EXERCISE DETAILS — Return all lines from the listing below in which "compared" appears.

INFORMATION GIVEN —
BEGIN
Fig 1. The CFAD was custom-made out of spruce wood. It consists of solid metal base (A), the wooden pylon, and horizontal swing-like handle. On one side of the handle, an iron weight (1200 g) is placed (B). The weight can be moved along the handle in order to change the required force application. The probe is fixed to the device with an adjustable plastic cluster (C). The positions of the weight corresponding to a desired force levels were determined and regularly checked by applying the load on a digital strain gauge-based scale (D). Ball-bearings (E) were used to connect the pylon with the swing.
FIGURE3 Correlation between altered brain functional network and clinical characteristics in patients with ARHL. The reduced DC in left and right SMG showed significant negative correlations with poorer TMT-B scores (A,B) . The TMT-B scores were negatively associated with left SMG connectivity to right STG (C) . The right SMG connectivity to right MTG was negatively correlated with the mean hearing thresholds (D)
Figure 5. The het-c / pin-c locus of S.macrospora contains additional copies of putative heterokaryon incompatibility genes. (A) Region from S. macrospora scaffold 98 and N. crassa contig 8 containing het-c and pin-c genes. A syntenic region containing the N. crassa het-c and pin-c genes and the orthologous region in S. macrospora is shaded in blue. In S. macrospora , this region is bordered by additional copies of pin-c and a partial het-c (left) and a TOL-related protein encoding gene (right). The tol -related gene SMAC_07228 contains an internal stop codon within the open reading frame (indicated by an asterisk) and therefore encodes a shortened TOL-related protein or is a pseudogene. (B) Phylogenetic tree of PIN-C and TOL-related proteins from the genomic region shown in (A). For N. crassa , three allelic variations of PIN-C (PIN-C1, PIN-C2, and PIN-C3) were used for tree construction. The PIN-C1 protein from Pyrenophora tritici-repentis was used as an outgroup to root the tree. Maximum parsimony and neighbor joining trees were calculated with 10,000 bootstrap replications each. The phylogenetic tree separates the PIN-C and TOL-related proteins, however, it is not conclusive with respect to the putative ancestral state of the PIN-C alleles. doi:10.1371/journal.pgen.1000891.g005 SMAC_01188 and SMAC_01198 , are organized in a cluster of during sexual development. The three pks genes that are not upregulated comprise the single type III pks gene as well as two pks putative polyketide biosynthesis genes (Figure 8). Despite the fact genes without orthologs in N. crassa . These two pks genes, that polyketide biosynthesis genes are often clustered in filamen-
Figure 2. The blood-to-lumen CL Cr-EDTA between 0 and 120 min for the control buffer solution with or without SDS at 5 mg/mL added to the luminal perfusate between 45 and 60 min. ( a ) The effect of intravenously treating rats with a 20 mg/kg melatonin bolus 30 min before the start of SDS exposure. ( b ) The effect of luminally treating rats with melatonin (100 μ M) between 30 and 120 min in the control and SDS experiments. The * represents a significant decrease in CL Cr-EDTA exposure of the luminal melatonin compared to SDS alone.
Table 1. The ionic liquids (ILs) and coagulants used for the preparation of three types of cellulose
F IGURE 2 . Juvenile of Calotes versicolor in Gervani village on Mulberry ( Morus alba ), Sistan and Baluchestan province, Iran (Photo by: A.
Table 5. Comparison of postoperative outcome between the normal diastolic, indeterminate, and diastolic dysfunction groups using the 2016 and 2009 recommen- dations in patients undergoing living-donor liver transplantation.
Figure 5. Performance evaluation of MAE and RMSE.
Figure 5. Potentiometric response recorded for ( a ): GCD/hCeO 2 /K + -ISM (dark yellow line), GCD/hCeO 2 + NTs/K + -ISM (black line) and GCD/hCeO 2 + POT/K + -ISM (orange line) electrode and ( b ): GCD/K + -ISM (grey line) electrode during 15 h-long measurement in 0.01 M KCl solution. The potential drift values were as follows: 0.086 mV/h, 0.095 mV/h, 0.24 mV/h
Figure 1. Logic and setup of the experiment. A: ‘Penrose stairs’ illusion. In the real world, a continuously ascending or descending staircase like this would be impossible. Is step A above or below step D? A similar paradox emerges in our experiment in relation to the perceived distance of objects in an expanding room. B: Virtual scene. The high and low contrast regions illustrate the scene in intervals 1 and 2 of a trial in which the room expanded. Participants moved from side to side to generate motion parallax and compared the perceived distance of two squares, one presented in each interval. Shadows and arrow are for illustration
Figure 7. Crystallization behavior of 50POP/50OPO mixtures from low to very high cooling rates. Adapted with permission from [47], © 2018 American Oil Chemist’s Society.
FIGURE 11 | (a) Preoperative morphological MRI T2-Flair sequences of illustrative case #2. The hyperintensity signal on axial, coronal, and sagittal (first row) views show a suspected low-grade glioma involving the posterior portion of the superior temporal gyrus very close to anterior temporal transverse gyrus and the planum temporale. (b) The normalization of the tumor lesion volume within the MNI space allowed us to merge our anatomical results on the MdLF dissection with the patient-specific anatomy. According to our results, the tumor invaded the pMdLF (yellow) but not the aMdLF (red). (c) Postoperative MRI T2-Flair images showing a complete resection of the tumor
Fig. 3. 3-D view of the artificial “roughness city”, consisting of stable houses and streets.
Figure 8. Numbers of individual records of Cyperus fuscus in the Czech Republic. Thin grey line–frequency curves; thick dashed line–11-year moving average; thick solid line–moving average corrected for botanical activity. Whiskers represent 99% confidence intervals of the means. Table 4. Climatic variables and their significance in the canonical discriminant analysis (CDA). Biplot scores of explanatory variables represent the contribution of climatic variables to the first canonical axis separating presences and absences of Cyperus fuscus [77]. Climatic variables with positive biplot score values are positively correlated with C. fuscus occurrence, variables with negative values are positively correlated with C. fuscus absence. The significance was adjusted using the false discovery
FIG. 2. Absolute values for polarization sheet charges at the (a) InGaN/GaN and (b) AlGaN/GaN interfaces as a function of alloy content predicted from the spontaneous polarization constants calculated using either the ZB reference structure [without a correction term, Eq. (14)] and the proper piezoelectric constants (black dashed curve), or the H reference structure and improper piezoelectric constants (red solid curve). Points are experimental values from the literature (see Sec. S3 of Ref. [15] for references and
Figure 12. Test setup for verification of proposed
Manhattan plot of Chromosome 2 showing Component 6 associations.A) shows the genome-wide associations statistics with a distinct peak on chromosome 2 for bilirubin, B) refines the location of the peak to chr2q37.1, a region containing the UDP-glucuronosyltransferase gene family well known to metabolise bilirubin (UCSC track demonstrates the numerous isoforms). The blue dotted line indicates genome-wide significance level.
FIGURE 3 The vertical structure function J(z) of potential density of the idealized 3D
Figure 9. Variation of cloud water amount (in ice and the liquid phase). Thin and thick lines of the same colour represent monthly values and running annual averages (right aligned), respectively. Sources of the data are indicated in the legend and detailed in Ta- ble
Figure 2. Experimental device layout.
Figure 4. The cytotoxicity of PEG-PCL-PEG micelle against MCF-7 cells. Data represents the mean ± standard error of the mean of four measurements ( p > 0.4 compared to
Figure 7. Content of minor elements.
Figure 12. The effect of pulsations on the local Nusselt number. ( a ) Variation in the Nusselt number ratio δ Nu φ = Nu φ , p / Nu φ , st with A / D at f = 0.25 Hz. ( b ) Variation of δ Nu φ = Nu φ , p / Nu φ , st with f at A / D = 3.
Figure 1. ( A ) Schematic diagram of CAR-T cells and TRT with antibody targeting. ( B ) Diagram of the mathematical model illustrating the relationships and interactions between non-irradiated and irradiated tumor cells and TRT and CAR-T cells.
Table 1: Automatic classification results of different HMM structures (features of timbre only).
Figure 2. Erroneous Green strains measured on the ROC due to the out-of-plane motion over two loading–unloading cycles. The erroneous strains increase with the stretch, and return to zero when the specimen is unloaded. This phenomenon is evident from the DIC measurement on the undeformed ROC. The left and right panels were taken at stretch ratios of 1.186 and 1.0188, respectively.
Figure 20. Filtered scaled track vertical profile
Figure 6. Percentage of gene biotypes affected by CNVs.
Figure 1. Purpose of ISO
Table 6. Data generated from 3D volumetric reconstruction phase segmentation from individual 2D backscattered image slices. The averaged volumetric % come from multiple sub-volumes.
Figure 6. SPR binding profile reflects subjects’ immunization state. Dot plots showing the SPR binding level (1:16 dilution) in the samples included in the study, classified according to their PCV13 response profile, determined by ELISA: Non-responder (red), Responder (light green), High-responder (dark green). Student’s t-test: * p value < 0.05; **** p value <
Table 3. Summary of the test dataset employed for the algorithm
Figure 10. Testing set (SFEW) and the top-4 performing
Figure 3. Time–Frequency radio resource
END
SOLUTION FOR THIS PROBLEM —
Figure 2. The blood-to-lumen CL Cr-EDTA between 0 and 120 min for the control buffer solution with or without SDS at 5 mg/mL added to the luminal perfusate between 45 and 60 min. ( a ) The effect of intravenously treating rats with a 20 mg/kg melatonin bolus 30 min before the start of SDS exposure. ( b ) The effect of luminally treating rats with melatonin (100 μ M) between 30 and 120 min in the control and SDS experiments. The * represents a significant decrease in CL Cr-EDTA exposure of the luminal melatonin compared to SDS alone.
Figure 1. Logic and setup of the experiment. A: ‘Penrose stairs’ illusion. In the real world, a continuously ascending or descending staircase like this would be impossible. Is step A above or below step D? A similar paradox emerges in our experiment in relation to the perceived distance of objects in an expanding room. B: Virtual scene. The high and low contrast regions illustrate the scene in intervals 1 and 2 of a trial in which the room expanded. Participants moved from side to side to generate motion parallax and compared the perceived distance of two squares, one presented in each interval. Shadows and arrow are for illustration
Figure 4. The cytotoxicity of PEG-PCL-PEG micelle against MCF-7 cells. Data represents the mean ± standard error of the mean of four measurements ( p > 0.4 compared to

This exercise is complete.